When Times sportswriter Mike Penner announced he'd become Christine Daniels, he sought 'joy and fulfillment.' After a year of accolades and ordeals, he returned as Mike. But his struggles continued.

March 27, 2010|By Christopher Goffard

"I think the prospect of what she could achieve was too attractive to turn down," said Christina Kahrl, a transsexual who works as a sportswriter for BaseballProspectus.com. "She was daring to do more than anyone had ever tried since Christine Jorgensen."

When British soccer superstar David Beckham arrived to play for the Los Angeles Galaxy in July 2007, Daniels joined the media fleet at Home Depot Center to greet him. It was Daniels' first public appearance at a sports event, after 25 years of "dreaming about how it might play out if it ever came to be," she wrote on her blog.

Journalists who had known Penner for years got their first glimpse of Daniels, who recorded the event in a droll, triumphant tone. Beckham "arrived wearing a silver-gray Burberry suit, surrounded by a phalanx of assistants and yes-people," she wrote on her blog. "I arrived wearing a golden-hued top from Ross and a multicolored paisley skirt from Ames and a pair of open-toed tan heels from Aerosoles, surrounded by nobody. . . . "

Paul Oberjuerge, then a sports columnist for the San Bernardino Sun, was in the crowd. "I hate to be judgmental about these things, but Christine is not an attractive woman," he wrote on his blog, noting that Daniels had a prominent Adam's apple and stood more than 6 feet tall in wobbly heels. "It seemed almost as if we're all going along with someone's dress-up role playing. . . . "

Daniels was wounded by such criticism -- and by comments from other transsexuals who faulted her for an excessive interest in dresses, jewelry and other outward trappings of femininity.

As the year wore on, Daniels grew estranged from the Los Angeles transsexual community, complaining that she had become a fundraising tool.
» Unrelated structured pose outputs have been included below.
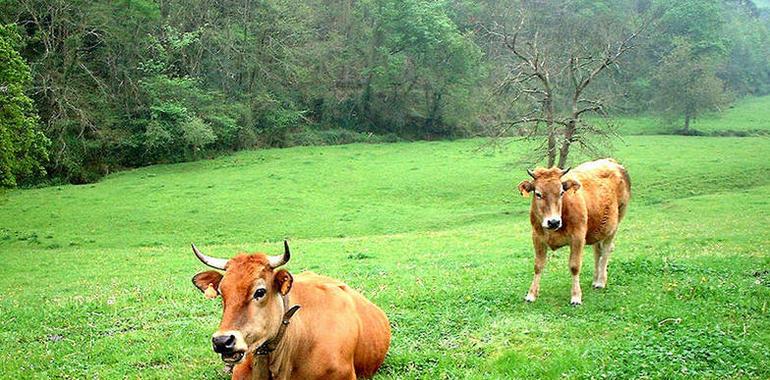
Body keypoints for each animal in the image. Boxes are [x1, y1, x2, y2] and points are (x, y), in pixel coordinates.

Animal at [516, 159, 632, 304]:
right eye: (538, 194)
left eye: (561, 192)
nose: (553, 222)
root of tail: (611, 161)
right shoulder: (537, 237)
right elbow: (538, 265)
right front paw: (531, 294)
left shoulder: (578, 238)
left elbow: (574, 266)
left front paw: (576, 296)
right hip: (598, 229)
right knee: (597, 251)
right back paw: (595, 280)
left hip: (615, 224)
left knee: (606, 251)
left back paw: (601, 281)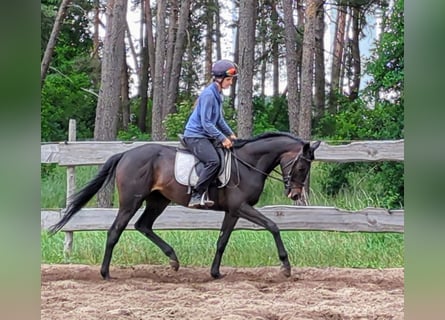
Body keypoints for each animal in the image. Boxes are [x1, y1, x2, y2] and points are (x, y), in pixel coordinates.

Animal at [48, 131, 320, 278]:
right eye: (302, 167)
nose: (295, 194)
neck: (248, 163)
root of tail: (125, 154)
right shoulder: (242, 207)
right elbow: (273, 226)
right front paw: (285, 267)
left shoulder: (233, 211)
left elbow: (222, 241)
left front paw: (215, 273)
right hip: (131, 201)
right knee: (115, 230)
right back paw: (105, 273)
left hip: (158, 200)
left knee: (143, 226)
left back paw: (173, 260)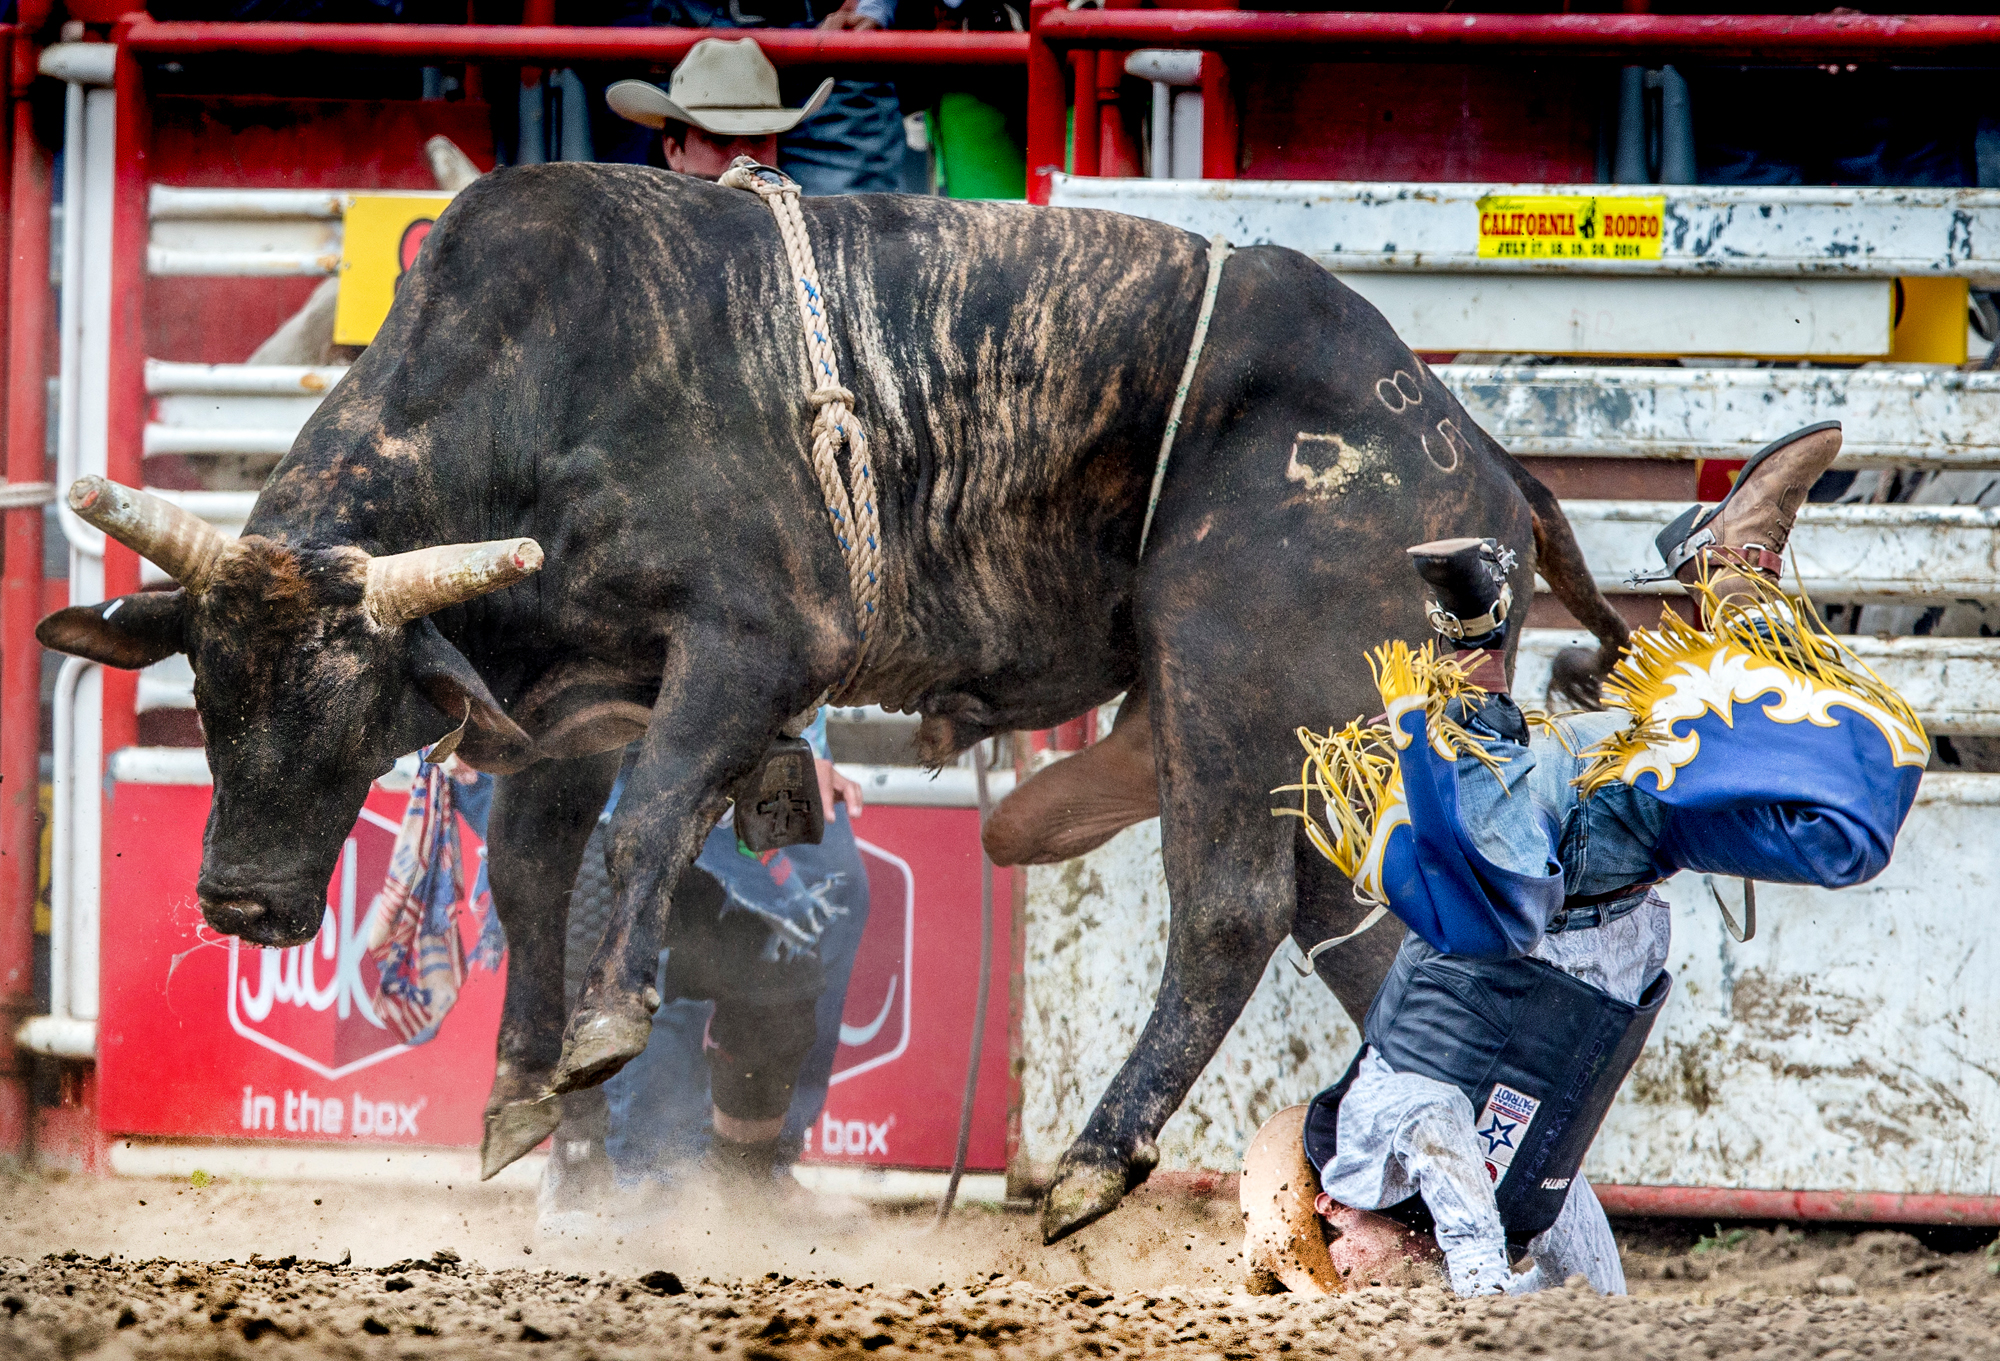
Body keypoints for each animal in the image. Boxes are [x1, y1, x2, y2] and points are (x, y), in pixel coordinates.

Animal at [36, 163, 1627, 1245]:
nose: (242, 902)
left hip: (1229, 689)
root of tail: (1472, 447)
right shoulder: (576, 699)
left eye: (357, 699)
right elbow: (537, 868)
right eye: (206, 683)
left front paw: (602, 1032)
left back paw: (1091, 1166)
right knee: (1368, 936)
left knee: (1231, 913)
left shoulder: (753, 651)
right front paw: (522, 1089)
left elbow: (643, 831)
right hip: (1311, 738)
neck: (555, 379)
At one gathering, she spoke of how supportive the Los Angeles Times had been, only to be confronted by someone who insisted that this didn't reflect the experience of most transsexuals.
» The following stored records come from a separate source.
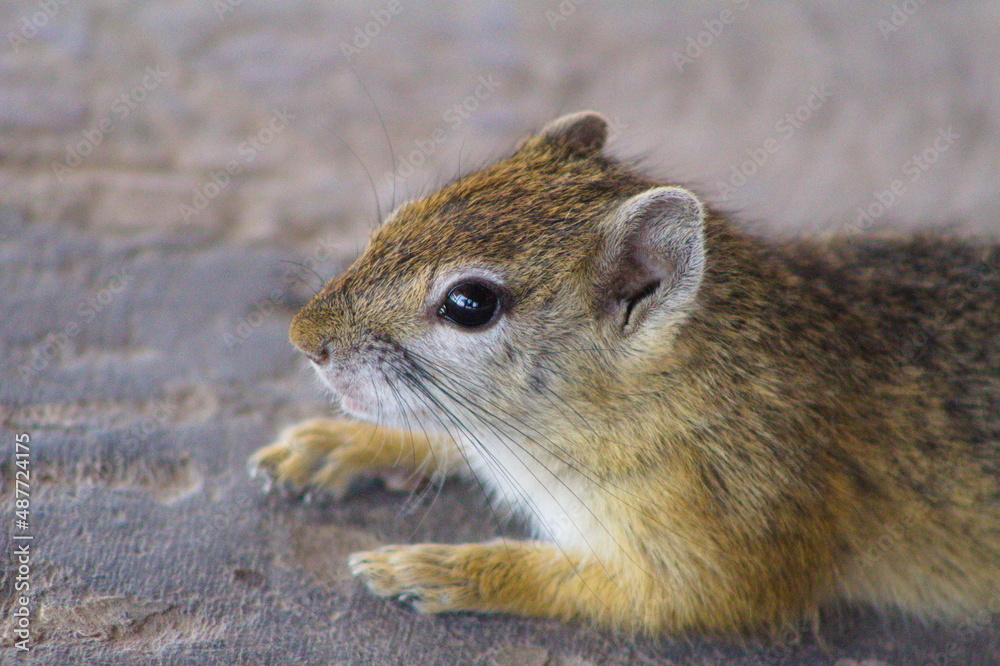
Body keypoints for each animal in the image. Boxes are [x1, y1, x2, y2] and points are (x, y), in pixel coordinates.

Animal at [250, 111, 1000, 635]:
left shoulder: (728, 548)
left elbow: (615, 590)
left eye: (470, 304)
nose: (302, 340)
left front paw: (441, 569)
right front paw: (338, 444)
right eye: (400, 218)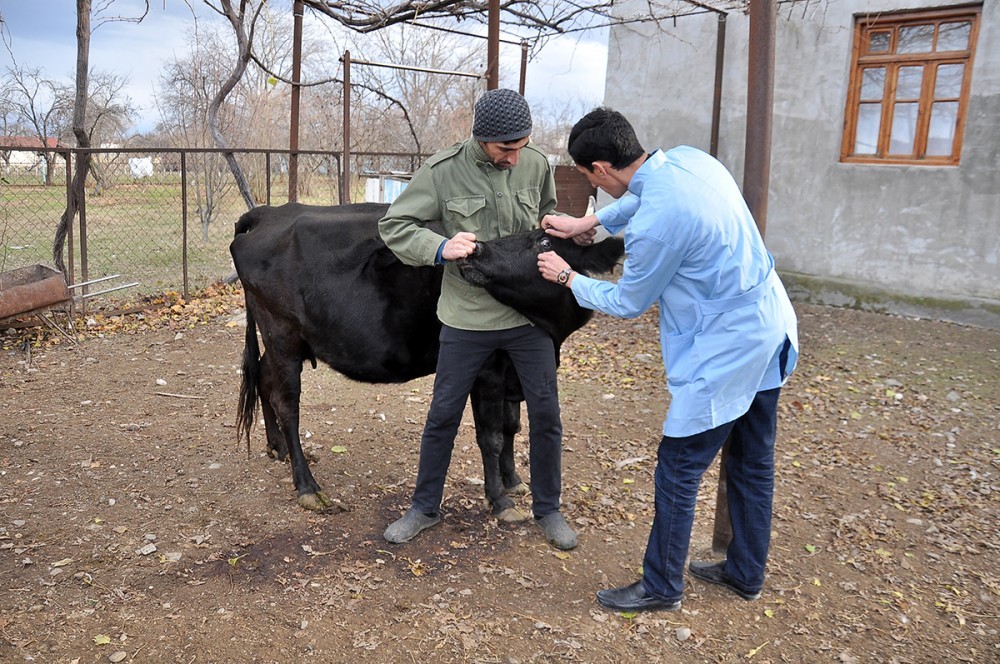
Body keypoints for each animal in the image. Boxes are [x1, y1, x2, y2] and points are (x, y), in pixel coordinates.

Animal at [232, 202, 624, 520]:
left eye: (543, 241)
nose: (477, 247)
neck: (548, 329)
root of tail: (270, 212)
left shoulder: (514, 364)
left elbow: (512, 425)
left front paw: (513, 479)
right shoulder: (488, 368)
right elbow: (492, 435)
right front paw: (499, 499)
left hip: (282, 341)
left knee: (263, 378)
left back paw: (277, 447)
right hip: (282, 334)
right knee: (287, 402)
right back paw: (308, 487)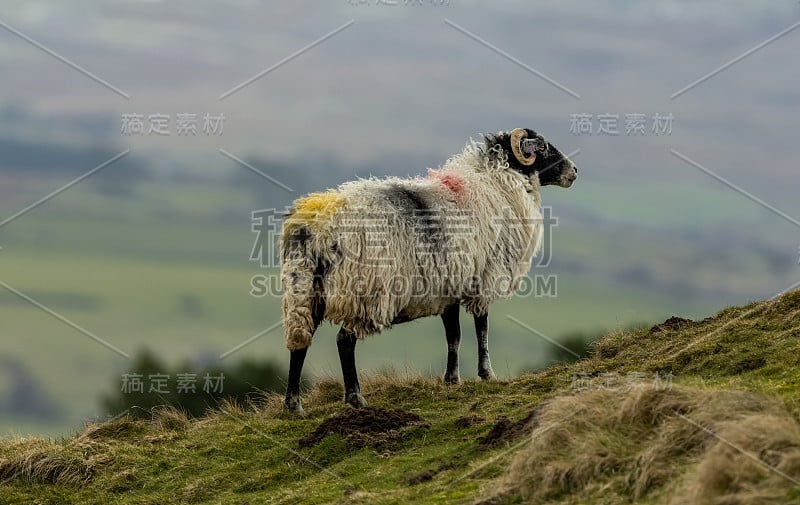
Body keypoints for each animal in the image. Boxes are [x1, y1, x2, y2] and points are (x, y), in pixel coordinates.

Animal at [280, 127, 576, 410]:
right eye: (542, 147)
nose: (574, 171)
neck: (496, 184)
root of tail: (317, 224)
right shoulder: (483, 278)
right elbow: (481, 329)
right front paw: (487, 374)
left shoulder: (449, 286)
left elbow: (454, 336)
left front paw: (452, 379)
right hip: (364, 292)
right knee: (344, 342)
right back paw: (355, 398)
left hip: (303, 290)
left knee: (299, 342)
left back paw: (293, 405)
"She didn't know who to trust in the community," Sandeen said, "because all these people were willing to use her."

In October 2007, Daniels showed up at a Los Angeles studio to pose for photographs to accompany a profile in Vanity Fair magazine. The photographer, Robert Maxwell, said Daniels wore simple, elegant dresses in what was intended as a "conservative, classy-type look."

Maxwell said he sensed Daniels' brittleness and tried to deal with her sensitively. On seeing the photos, she dissolved into tears, saying: "I'm ugly."
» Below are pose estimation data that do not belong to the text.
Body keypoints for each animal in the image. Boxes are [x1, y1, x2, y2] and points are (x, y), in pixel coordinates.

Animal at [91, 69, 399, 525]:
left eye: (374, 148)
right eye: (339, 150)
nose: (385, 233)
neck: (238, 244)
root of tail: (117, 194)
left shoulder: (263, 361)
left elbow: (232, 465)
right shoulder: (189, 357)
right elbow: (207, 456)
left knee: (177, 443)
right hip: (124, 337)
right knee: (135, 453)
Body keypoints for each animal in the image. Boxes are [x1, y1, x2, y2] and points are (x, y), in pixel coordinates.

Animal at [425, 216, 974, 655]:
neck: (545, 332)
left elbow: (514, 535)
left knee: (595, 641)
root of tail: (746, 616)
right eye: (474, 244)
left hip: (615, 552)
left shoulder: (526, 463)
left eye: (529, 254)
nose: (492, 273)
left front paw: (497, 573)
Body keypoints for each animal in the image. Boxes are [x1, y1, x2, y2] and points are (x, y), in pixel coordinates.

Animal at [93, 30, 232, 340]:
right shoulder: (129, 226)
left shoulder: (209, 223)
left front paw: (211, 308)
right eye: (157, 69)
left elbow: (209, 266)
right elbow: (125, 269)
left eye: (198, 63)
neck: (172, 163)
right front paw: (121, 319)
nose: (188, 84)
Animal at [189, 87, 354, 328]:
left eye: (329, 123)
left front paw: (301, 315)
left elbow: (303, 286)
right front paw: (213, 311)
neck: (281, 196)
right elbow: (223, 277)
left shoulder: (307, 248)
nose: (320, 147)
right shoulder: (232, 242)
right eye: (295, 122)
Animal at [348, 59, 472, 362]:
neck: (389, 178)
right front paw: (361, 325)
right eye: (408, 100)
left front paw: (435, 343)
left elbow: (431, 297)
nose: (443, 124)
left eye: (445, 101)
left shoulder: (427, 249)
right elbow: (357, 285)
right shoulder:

"I told her, 'No, you're beautiful,' " Maxwell said. "I was trying to say all the right things. How do you tell someone who looks like a man, 'You're a beautiful woman'? I don't know." As he tried to console her, Maxwell recalled, she pushed him away. The photo shoot was "a total debacle, probably the worst experience of my transition," Daniels wrote in an e-mail to a friend.

The photographer "apparently wanted to portray me as a man in a dress -- my worst fear," Daniels wrote. "I felt betrayed, totally abused, and very very vulnerable and exposed and alone in the world."

The profile writer, Evan Wright, said that to write an honest article, he would have to observe that the sportswriter did not pass as a woman. "I thought, 'Bottom line, she has a fantasy conception. She doesn't accept who she is.' "

Wright said that after the photo shoot, he was so afraid Daniels would commit suicide that he asked his editor to cancel the story. It was never written.

The episode seemed to mark a turning point, a retreat. By year's end, Daniels had cut off many of her transsexual friends.

She let weeks pass without updating Woman in Progress. In February 2008, Tony Pierce, The Times' blogs editor, asked Daniels whether she wanted to stop the blog.

"She said she didn't want to be the spokesperson for anything, but unfortunately that's what she had become," Pierce said. Posts remained infrequent, and Daniels eventually asked to have the blog discontinued.

One transgender friend, Sara Hayward, heard an eerie shifting in Daniels' speech during a conversation in early March. Now and then, Daniels' soft, steady voice would give way abruptly to Penner's voice, deep and cracking. "It was two voices coming out of the same person," Hayward said.

Daniels, who had been writing a sports-media column called Sound and Vision, had her last byline in The Times on April 4, 2008, then went on extended disability leave. She was despondent -- close friends knew she was manic depressive -- failing to eat and stricken with esophageal pain.

Daniels told Amy LaCoe, her transsexual friend, that she had ruined her marriage and made a mess of her life. LaCoe insisted that Daniels stay with her for a couple months. "She stared at my bedroom ceiling for a long time," LaCoe said. "She had stopped caring about herself."